WORK TASK: For the data below, give again exactly the lines from the one containing "لبناني,شيخ روحاني لجلب" through the one containing "شيخ روحاني,كيف اصبح", both ends included, and no others.

[Extracted page text data]

###

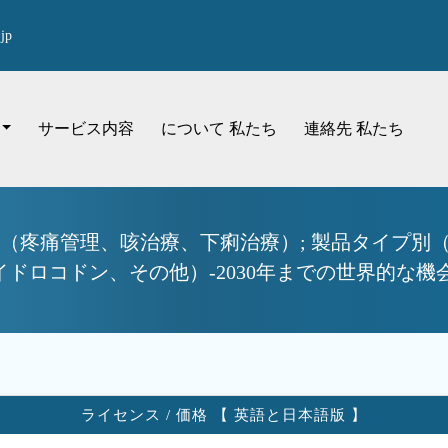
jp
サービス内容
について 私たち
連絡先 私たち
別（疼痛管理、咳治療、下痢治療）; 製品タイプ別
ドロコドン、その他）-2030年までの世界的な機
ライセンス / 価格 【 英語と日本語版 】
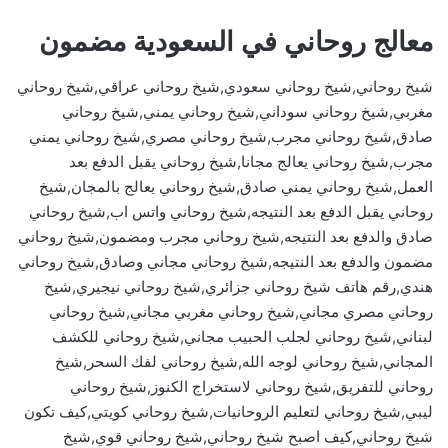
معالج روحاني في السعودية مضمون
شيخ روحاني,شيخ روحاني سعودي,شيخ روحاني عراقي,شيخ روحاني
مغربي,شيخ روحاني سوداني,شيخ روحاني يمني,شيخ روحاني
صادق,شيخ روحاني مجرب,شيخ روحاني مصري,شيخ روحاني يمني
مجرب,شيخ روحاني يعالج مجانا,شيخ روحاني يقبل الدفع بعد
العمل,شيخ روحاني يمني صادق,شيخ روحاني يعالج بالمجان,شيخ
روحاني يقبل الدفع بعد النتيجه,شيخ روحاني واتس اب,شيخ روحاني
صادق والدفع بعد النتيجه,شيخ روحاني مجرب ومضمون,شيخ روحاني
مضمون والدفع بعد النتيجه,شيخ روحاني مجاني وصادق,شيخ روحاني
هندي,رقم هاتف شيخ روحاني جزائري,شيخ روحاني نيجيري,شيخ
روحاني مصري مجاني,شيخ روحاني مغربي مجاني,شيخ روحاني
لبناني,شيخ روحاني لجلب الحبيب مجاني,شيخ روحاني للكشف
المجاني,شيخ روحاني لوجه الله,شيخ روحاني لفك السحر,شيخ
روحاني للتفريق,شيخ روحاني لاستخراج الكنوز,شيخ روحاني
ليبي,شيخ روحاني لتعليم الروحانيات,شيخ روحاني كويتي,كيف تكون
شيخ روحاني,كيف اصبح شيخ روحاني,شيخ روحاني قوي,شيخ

###

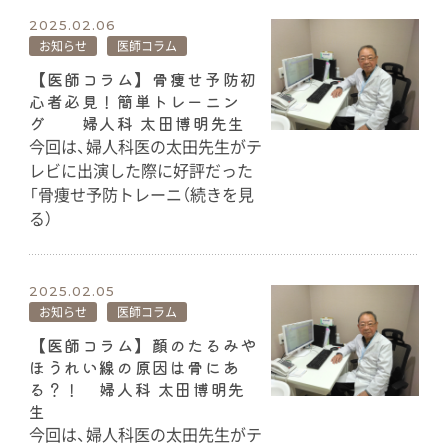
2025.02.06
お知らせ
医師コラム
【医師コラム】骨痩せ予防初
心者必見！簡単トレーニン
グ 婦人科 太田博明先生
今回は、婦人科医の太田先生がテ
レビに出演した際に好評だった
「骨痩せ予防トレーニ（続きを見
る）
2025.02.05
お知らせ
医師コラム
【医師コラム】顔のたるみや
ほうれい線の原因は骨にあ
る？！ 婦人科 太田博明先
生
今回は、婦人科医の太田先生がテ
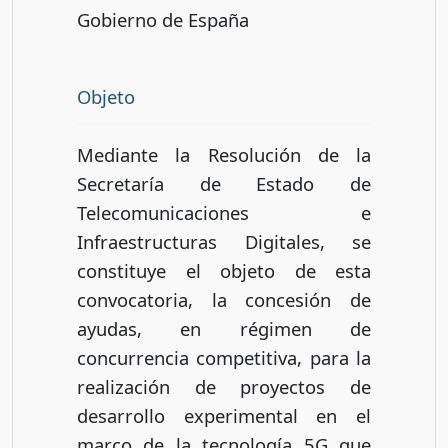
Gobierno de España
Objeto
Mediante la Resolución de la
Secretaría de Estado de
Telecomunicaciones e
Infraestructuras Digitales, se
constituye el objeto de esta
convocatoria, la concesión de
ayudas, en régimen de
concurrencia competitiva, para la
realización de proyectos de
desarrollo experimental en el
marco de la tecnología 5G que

###

EXERCISE RESPONSE:
لبناني,شيخ روحاني لجلب الحبيب مجاني,شيخ روحاني للكشف
المجاني,شيخ روحاني لوجه الله,شيخ روحاني لفك السحر,شيخ
روحاني للتفريق,شيخ روحاني لاستخراج الكنوز,شيخ روحاني
ليبي,شيخ روحاني لتعليم الروحانيات,شيخ روحاني كويتي,كيف تكون
شيخ روحاني,كيف اصبح شيخ روحاني,شيخ روحاني قوي,شيخ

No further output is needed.